== SOURCE DATA ==

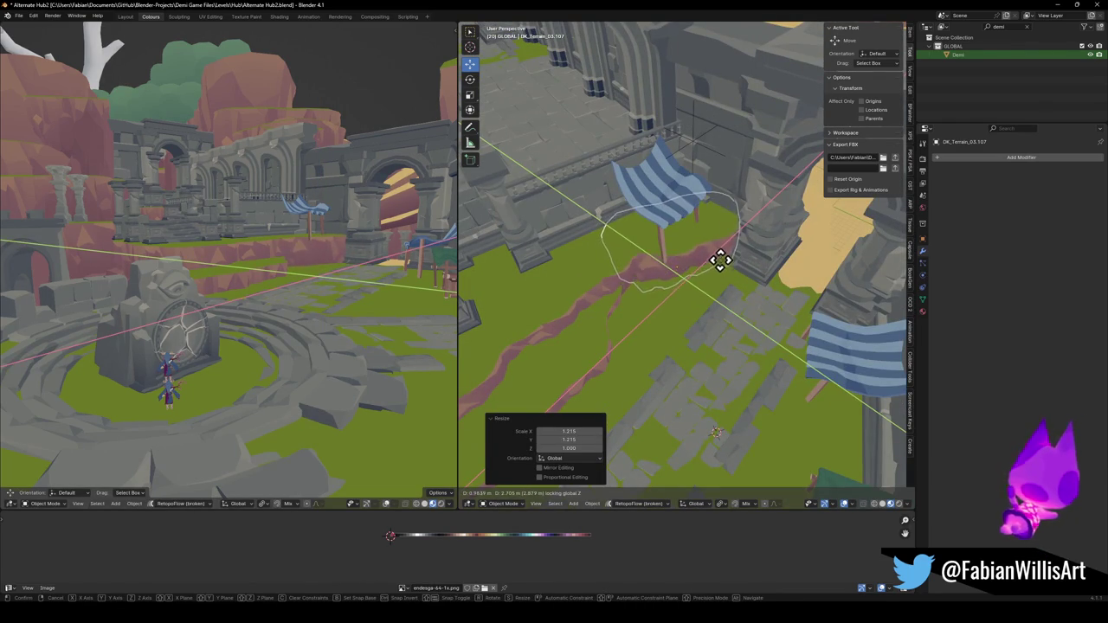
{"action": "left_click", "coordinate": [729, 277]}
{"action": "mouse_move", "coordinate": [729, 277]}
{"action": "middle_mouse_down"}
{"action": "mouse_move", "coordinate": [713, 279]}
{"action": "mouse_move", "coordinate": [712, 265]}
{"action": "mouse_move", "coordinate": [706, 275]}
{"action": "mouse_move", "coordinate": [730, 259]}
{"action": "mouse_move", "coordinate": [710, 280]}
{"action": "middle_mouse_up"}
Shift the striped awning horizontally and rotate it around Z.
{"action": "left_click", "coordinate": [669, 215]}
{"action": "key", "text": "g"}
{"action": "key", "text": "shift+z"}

--

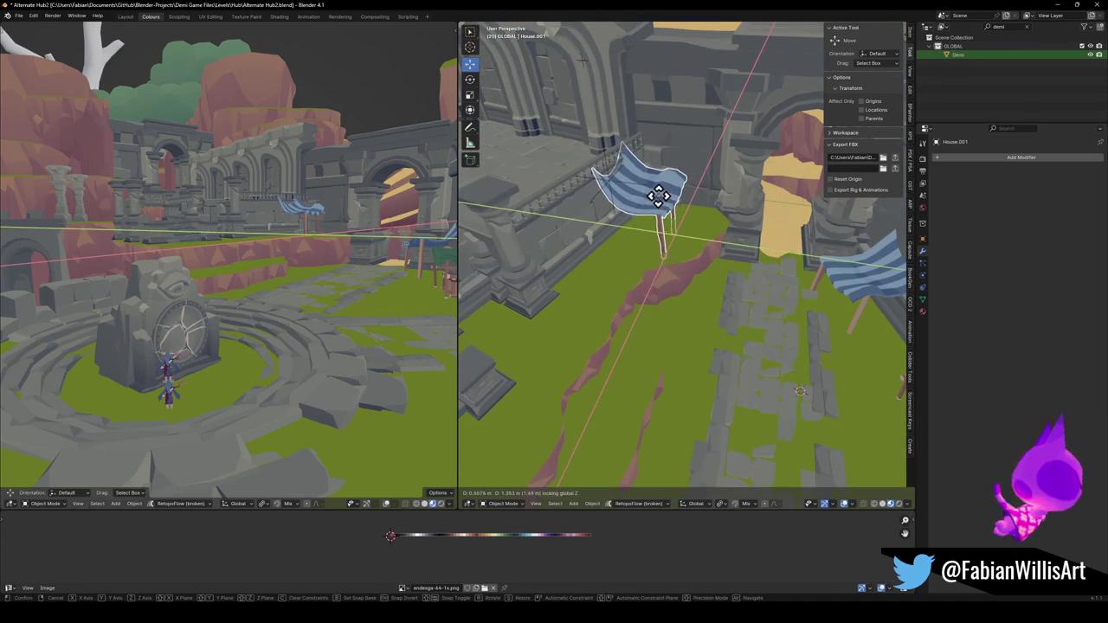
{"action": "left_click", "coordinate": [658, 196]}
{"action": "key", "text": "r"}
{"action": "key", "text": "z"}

== TASK ITEM ==
Check the entries above line by line and return each one containing the word "text".

== WRITTEN ANSWER ==
{"action": "key", "text": "g"}
{"action": "key", "text": "shift+z"}
{"action": "key", "text": "r"}
{"action": "key", "text": "z"}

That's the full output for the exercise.